START PAGE EXTRACT

Globally, there are approximately 350,000 chemicals on the market, and of course, in today’s society, we strive for safer and sustainable by design chemicals and products, at any stage of their life cycle, to be developed, and we aspire to minimise their pollution. However, we need to be mindful of legacy chemicals left over from past activities, which still require disposal or remediation. In reality, waste and chemical pollution is going to be in the environment, in one way or another, for a very long time to come and we need to adopt a holistic approach, which offers humankind and our planet the greatest protection and avoid prioritising one ecosystem at the expense of our other ecosystems.

A body of water lined with trees under blue sky. Floating in the water is lots of different human made rubbish.

As I reflect, it is very clear that all agencies, science-policy panels, multilateral agreements and other existing mechanisms need to start collaborating. Simplified, joined up approaches are needed to address the challenges of chemicals management. We need a road map, the removal of silos, and evidence based robust science should be at the heart of the process. All stakeholders should be included in the process, such as, academia, business, government, NGOs, indigenous knowledge, children and youth etc., and we also include multidisciplinary and transdisciplinary collaborations. However, at its very core, transparency and a very clear conflict of interest policy is needed at every stage of the process.

END PAGE EXTRACT
START RECORDED INFORMATION

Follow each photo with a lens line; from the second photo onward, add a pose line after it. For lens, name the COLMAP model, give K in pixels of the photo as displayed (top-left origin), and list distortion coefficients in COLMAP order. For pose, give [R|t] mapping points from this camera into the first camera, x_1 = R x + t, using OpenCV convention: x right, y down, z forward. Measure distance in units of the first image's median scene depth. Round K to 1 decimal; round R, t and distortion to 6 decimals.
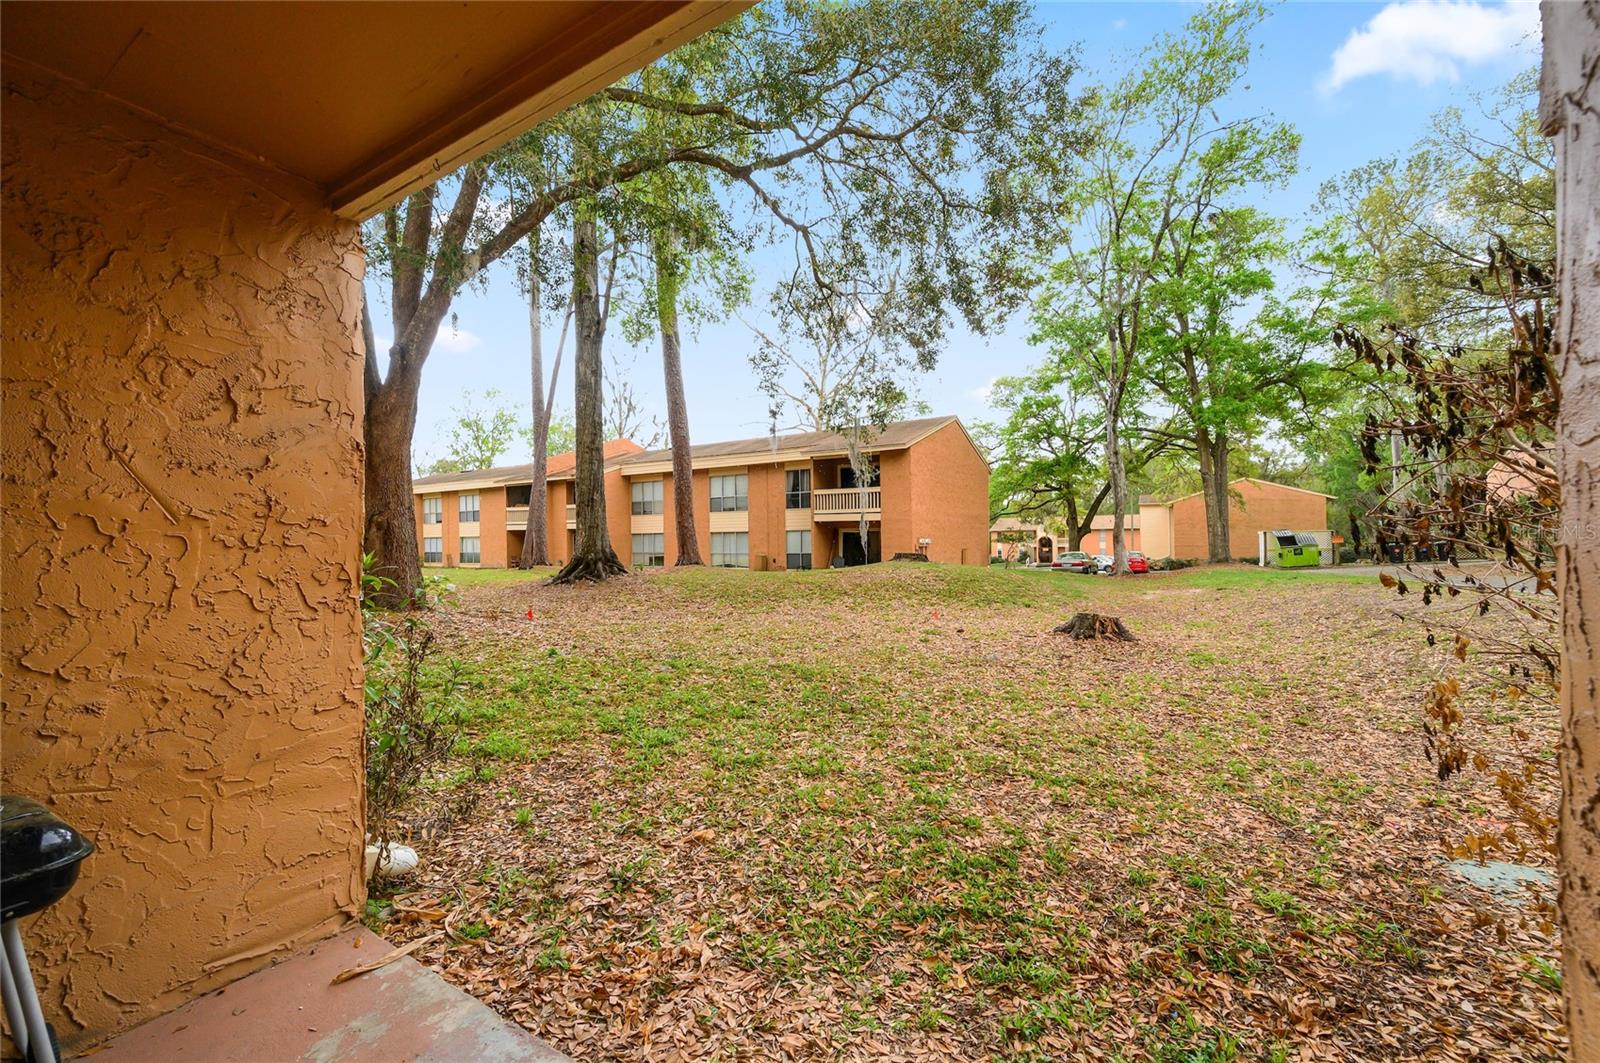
lens RADIAL K [[641.6, 0, 795.5], [0, 641.6, 529.7], [0, 0, 1]] dist [-0.000658, -0.000123]
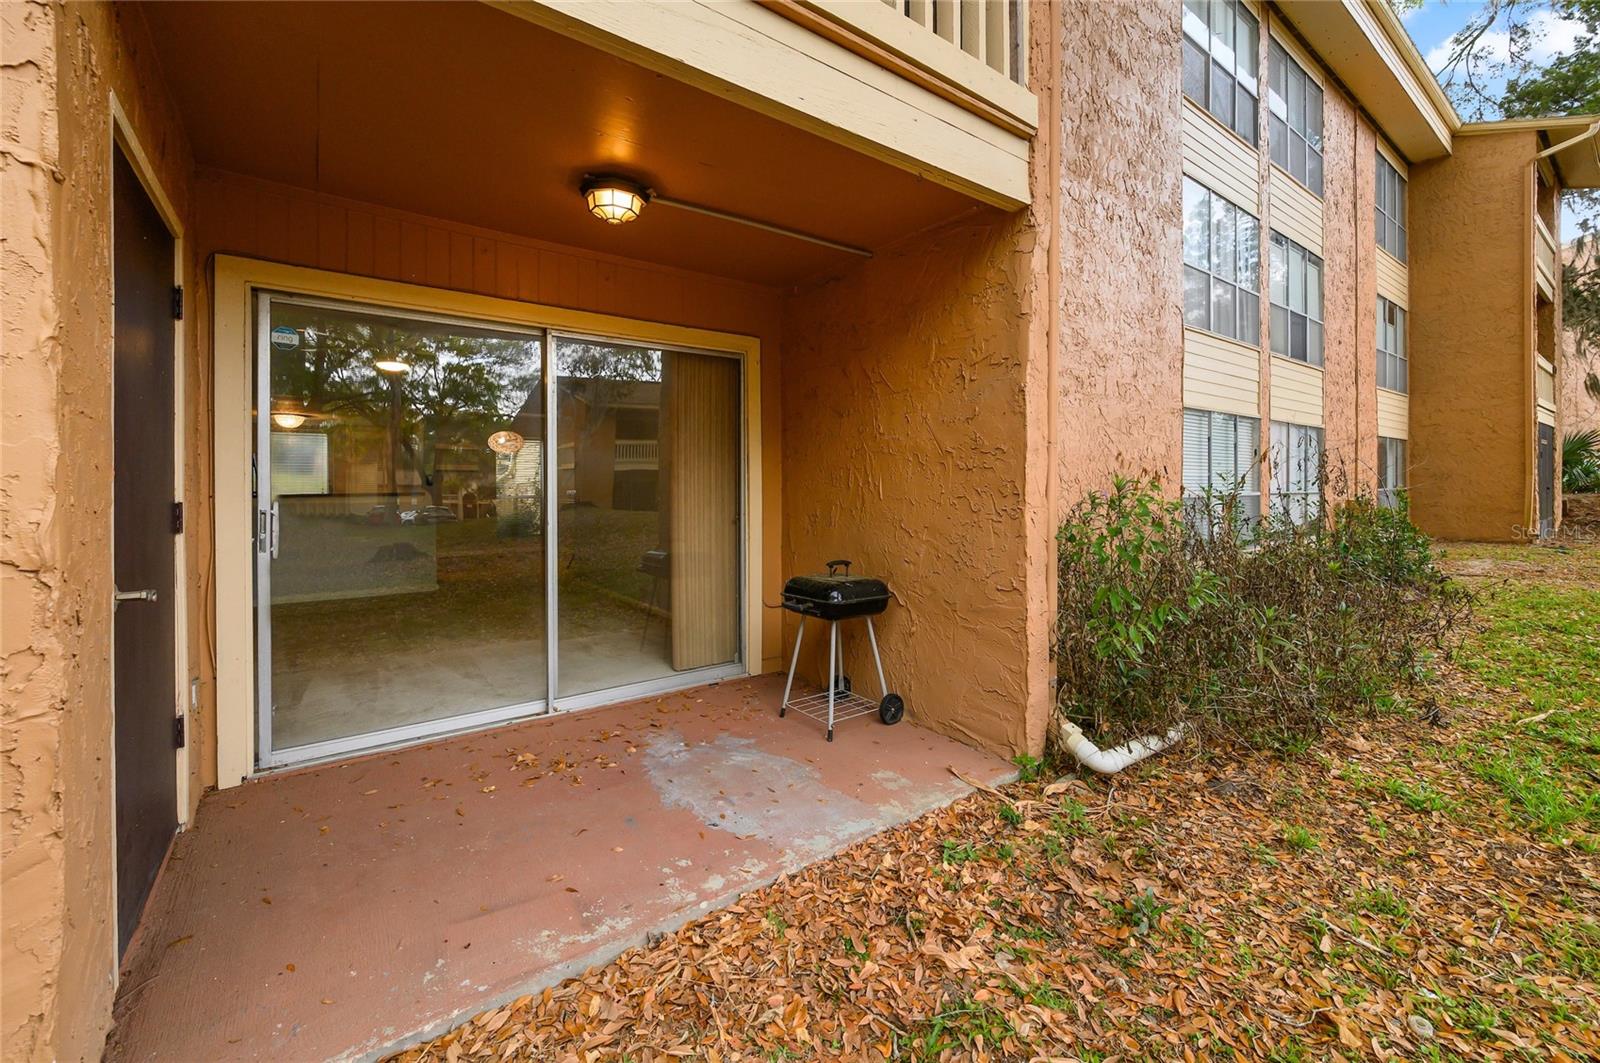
lens RADIAL K [[643.5, 0, 797.0], [0, 643.5, 486.5], [0, 0, 1]] dist [0.000253, 0.000044]
pose [[-0.378949, 0.011447, -0.925347, 0.734917], [0.021023, 0.999772, 0.003758, 0.054259], [0.925179, -0.018029, -0.379103, 1.206515]]
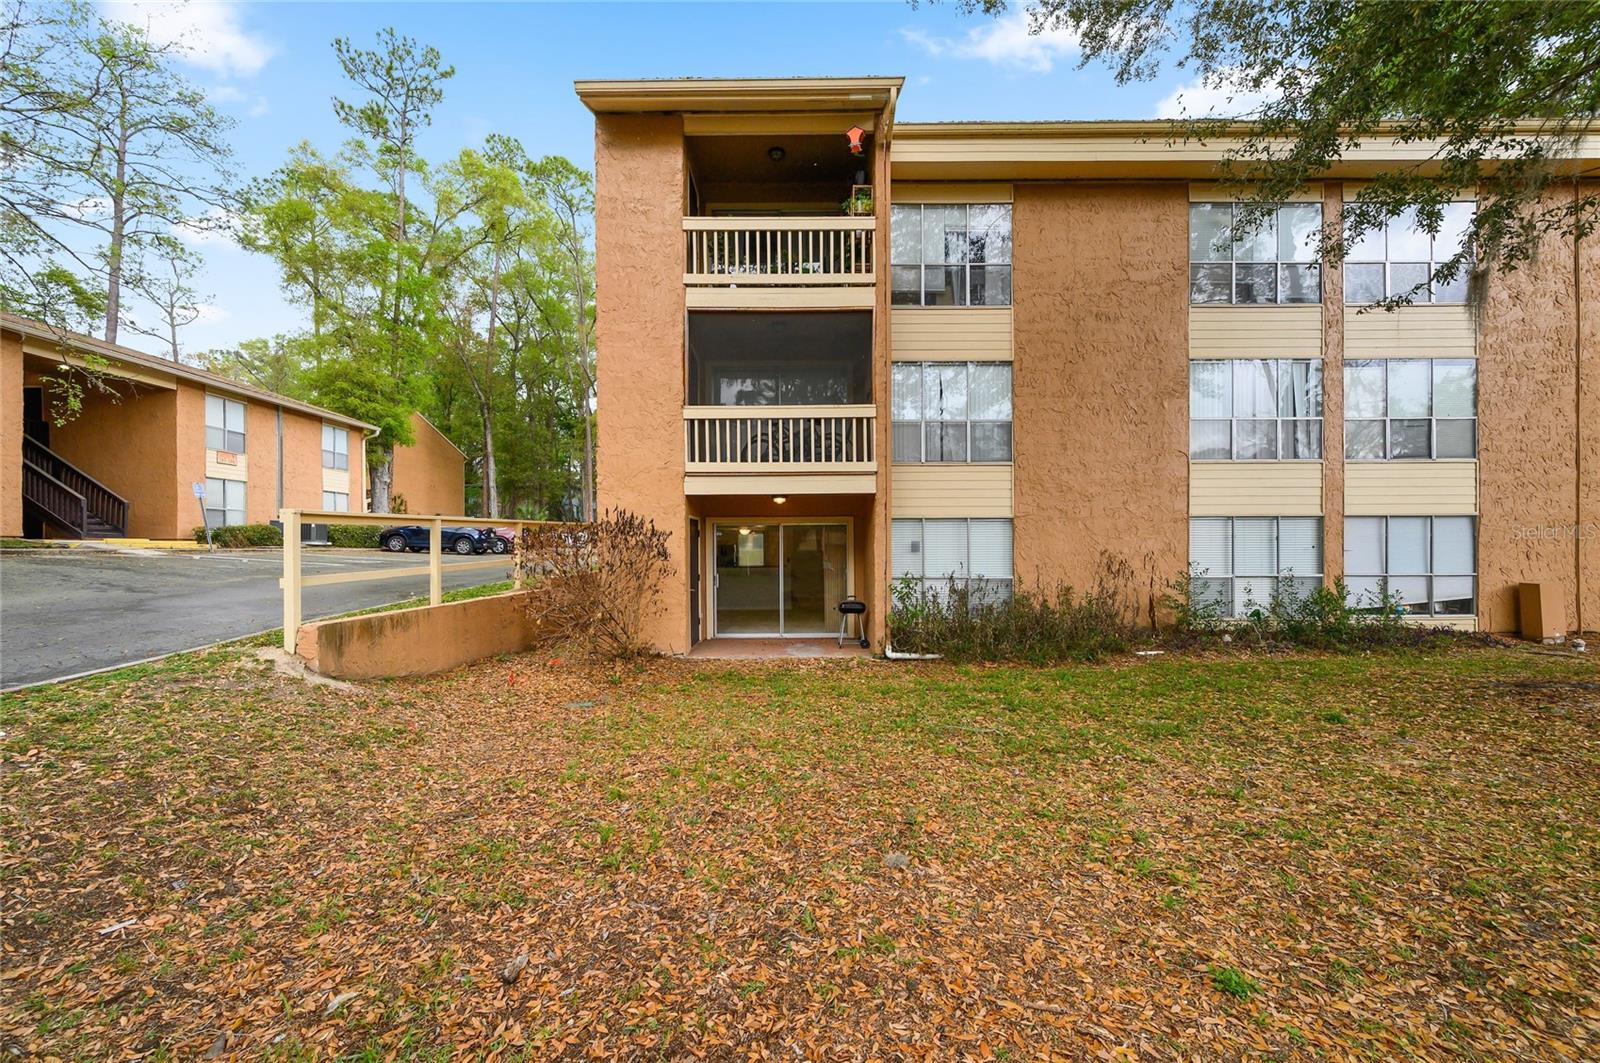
lens RADIAL K [[641.6, 0, 795.5], [0, 641.6, 529.7], [0, 0, 1]] dist [-0.000658, -0.000123]
pose [[-0.856059, 0.002525, -0.516873, 2.270398], [0.014378, 0.999717, -0.018929, -0.188390], [0.516679, -0.023636, -0.855853, 4.988895]]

END RECORDED INFORMATION

Please pick up the passage on chemical pollution and chemicals management after its last sentence and continue it.

My own research fits perfectly with the scope of the National Centre for Resilience (NCR) and I was delighted in 2022 to receive NCR funding for the RIFFLE project - Risks of the Remobilisation of Pollutants from River Sediments during Flood Events. Having had the opportunity to receive NCR research funding and having work closely with the NCR team for the duration of the project, it is very clear to me that the NCR has a pivotal role for an interconnected Scottish resilience community. I am very honoured to be appointed as the Research Director of the NCR and I look forward to working with the Steering Group to strengthen relationships between academia, policy and practice, and to deliver successful collaborations.